Suppose we have a set of elements, which we want to rearrange. However, no elements can be moved more than 1 slot away from its original position (items can also be kept in the same position).
For instance, with a 3-element set, $ABC$, there are 3 such arrangements: $ABC$, $BAC$, $ACB$. With a 4 element set, $ABCD$, there are 5 arrangements: $ABCD$, $ABDC$, $ACBD$, $BACD$, $BADC$.
Let $M(n,1)$ be the number of ways to rearrange a set with $n$ elements such that each element can only be moved 1 slot.
Each reordering can either start with $A$... (remaining n-1 elements) or $BA$... (remaining n-2 elements).
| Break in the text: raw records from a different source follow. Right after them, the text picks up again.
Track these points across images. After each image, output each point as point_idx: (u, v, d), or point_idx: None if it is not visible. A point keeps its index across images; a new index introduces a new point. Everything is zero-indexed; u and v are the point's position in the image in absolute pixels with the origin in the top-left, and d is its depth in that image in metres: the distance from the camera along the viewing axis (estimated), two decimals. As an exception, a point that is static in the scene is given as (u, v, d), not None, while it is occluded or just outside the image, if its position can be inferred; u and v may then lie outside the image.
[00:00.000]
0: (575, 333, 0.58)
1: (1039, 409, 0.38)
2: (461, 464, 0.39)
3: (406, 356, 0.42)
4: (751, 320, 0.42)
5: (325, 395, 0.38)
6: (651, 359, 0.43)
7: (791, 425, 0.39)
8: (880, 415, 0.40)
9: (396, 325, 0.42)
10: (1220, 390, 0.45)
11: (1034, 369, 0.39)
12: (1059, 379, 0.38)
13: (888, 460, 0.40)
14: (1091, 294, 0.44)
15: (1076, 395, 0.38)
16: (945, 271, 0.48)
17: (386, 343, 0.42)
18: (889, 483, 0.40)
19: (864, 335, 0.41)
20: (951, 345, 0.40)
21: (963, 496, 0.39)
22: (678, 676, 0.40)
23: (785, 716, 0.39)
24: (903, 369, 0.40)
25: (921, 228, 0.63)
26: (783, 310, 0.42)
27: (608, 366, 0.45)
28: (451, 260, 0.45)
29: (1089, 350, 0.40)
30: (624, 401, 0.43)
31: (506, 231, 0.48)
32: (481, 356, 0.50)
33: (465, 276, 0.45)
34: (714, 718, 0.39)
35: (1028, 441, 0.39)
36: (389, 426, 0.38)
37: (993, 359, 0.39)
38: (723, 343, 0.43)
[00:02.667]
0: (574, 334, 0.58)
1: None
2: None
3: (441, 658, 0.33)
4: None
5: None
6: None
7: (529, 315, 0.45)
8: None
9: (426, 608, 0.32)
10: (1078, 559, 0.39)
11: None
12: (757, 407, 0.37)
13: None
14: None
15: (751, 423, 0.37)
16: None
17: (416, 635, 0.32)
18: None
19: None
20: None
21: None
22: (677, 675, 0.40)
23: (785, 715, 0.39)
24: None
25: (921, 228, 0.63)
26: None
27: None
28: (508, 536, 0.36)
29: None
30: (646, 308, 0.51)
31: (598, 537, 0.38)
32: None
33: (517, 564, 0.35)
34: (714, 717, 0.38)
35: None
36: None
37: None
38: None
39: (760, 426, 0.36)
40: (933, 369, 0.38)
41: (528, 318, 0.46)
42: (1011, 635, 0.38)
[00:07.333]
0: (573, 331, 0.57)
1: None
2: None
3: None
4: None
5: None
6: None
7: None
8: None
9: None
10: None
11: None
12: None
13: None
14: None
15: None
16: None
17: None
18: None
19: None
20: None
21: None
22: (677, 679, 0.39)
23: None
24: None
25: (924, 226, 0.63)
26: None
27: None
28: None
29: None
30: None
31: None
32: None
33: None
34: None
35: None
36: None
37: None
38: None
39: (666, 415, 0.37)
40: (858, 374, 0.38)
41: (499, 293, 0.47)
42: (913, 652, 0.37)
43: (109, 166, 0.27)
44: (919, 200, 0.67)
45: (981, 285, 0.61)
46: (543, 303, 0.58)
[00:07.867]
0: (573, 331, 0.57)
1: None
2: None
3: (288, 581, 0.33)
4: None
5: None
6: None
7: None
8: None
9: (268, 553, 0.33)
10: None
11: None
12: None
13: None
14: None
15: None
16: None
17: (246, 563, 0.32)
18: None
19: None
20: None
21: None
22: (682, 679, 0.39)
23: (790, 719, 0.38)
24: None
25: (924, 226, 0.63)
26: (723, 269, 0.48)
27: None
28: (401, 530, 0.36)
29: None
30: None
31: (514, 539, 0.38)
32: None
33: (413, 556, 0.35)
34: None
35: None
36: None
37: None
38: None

Hence:
$M(n,1)$ = $M(n-1,1)$ + $M(n-2,1)$
That is, the Fibonacci sequence.
The situation becomes much more complex when we consider $M(n,2)$; that is, each element can be moved up to 2 slots. We can easily calculate the first few terms:
$M(2,2)$ = 2
$M(3,2)$ = 6
$M(4,2)$ = 14
$M(5,2)$ is harder to calculate, but I think it is 32. It is hard to count the number of ways systematically, though. Any ideas of how to go about the problem? Is there any way to find a general formula for $M(n,x)$?